Aného, petite ville côtière du Togo, autrefois prospère grâce à ses riches ressources marines, est aujourd’hui le théâtre de la lutte quotidienne de ses pêcheurs. Parmi eux, Mme Edoh KOUSSITO, la porte-parole des pêcheurs, une femme d’une cinquantaine d’années, incarne cette tradition séculaire. Depuis son plus jeune âge, elle a hérité de ses parents l’amour et le savoir-faire de la pêche. Mais aujourd’hui, la mer ne sourit plus à cette communauté de pêcheurs. Les eaux autrefois généreuses se sont transformées en terrain de défis redoutables.
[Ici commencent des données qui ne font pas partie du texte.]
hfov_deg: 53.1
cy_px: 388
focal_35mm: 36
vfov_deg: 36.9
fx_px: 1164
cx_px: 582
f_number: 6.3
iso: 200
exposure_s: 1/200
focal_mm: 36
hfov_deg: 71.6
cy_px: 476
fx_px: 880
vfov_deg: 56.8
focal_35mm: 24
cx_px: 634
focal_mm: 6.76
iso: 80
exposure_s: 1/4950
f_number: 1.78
La situation des pêcheurs d’Aného est un microcosme des problèmes plus larges qui affectent de nombreuses communautés côtières en Afrique de l’Ouest. L’épuisement des ressources halieutiques, les impacts environnementaux de l’exploitation minière et la modernisation nécessaire pour survivre dans un marché globalisé sont autant de défis qui résonnent bien au-delà des frontières de cette petite ville.
Autrefois, les pêcheurs partaient trois fois par jour et revenaient avec des pirogues pleines. Aujourd’hui, Mme Edoh se remémore ces jours avec nostalgie. « Nous étions nombreux à vivre de la mer. Mais maintenant, les poissons se font rares, » confie-t-elle. La pollution due à l’exploitation des phosphates est un facteur majeur de cette dégradation. Les détritus de phosphates contaminent l’océan, créant un dépôt jaunâtre visible sur les poissons capturés. Ce phénomène a non seulement chassé les poissons des côtes, mais il pose aussi des risques sanitaires pour les consommateurs.
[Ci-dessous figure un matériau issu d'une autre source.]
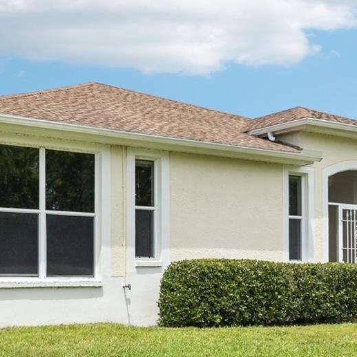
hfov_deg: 26.8
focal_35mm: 63
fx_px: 735
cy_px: 257
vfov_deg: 27.0
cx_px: 71
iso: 400
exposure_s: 1/1250
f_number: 8
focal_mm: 24
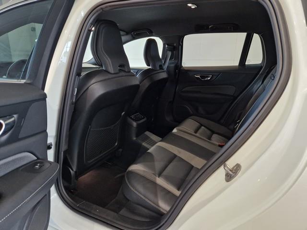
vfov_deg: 58.9
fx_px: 204
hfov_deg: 73.9
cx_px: 154
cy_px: 115
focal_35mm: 23
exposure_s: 1/100
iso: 250
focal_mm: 5.4
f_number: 1.8
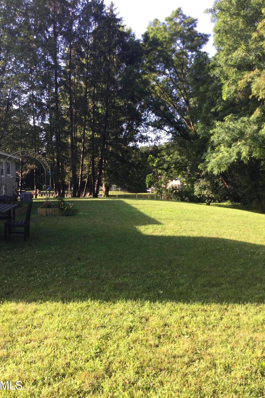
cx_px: 115
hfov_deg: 39.9
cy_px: 200
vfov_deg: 57.2
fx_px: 364
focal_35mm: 33
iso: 25
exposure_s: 1/145
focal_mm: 3.3
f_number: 2.4
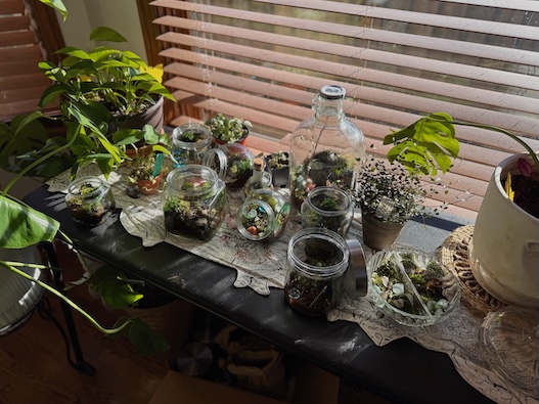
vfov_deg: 56.8
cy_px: 202
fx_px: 374
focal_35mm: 24
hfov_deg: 71.6
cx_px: 270
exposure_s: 1/645
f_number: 1.78
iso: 80
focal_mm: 6.76
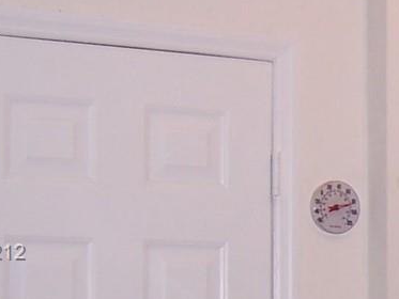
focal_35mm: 163
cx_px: 711
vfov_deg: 9.1
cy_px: 253
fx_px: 1879
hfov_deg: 11.3
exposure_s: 1/60
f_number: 2.8
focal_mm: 6.3
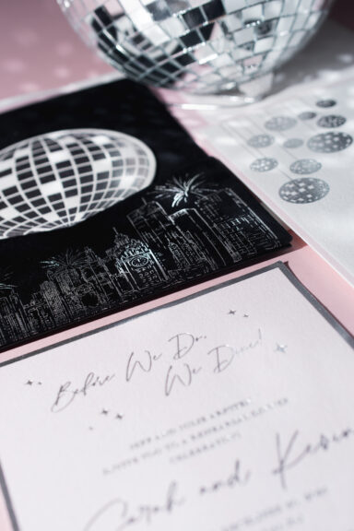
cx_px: 177
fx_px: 885
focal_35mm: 60
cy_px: 266
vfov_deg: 33.4
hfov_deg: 22.6
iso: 100
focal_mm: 40
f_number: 6.3
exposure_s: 1/250
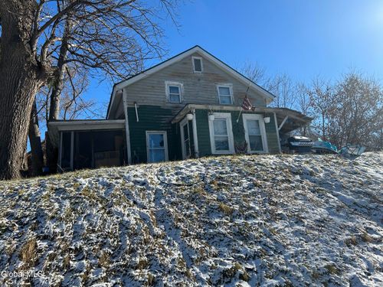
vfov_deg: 53.1
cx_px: 192
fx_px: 288
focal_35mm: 26
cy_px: 144
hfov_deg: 67.3
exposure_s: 1/3257
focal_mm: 5.7
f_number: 1.5
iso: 50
Le nombre croissant de pêcheurs est une autre cause de la baisse des prises. « Il y a trop de pirogues en mer, et la mer ne peut plus supporter une telle pression, » explique-t-elle. Les coûts ont également explosé. Pour une seule sortie en mer, il faut désormais compter entre 20 et 25 millions de FCFA pour l’équipement complet et une équipe de pêcheurs. Le carburant seul coûte environ 30 000 FCFA par sortie, et les rendements ne sont plus garantis. « Si après 2 ou 3 sorties on ne trouve rien, le découragement s’installe, » déclare-t-elle.
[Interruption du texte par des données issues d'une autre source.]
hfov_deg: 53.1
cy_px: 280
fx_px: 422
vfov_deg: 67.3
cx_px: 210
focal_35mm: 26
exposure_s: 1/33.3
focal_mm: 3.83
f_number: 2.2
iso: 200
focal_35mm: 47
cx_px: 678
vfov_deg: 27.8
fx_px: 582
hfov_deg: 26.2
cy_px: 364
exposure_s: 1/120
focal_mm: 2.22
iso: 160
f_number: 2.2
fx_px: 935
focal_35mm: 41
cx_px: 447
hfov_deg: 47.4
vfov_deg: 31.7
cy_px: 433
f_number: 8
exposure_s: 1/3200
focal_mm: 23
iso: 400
Les solutions semblent passer par une diversification des techniques de pêche et une modernisation des pratiques. Mme Edoh insiste sur la nécessité de changer de stratégie. « Ailleurs, les gens font l’élevage de poissons. Cela devrait être une stratégie pour redonner de l’éclat au métier de pêcheur, » dit-elle. Selon elle, l’aquaculture pourrait offrir une alternative viable et durable, permettant de réduire la pression sur les ressources marines naturelles tout en augmentant la production de poissons.
Les experts en environnement confirment ce constat. Dr. Malik Jacobi, océanographe, souligne que la gestion durable des ressources marines est essentielle. « Il est crucial d’adopter des pratiques de pêche durable et de mettre en place des régulations strictes pour protéger l’écosystème marin. L’aquaculture peut jouer un rôle important dans cette transition, » explique-t-il.
Malgré les défis, la porte-parole des pêcheurs ne perd pas espoir. « Nous devons nous adapter. Si nous voulons que nos enfants puissent vivre de la mer comme nous l’avons fait, nous devons changer nos méthodes, » dit-elle avec détermination. Elle envisage de se lancer dans l’aquaculture, si elle trouve les moyens, espérant que cette nouvelle approche pourra offrir une stabilité économique à sa famille et à sa communauté.
L’avenir de la pêche à Aného est incertain, mais les pêcheurs sont prêts à embrasser le changement pour préserver leur mode de vie. « La mer a toujours été notre vie. Nous devons la respecter et trouver des moyens de la protéger pour les générations futures, » conclut-elle. Avec une stratégie renouvelée et une prise de conscience accrue des enjeux environnementaux, Aného pourrait bien retrouver sa prospérité d’antan, tout en assurant un avenir durable pour ses pêcheurs et leurs familles.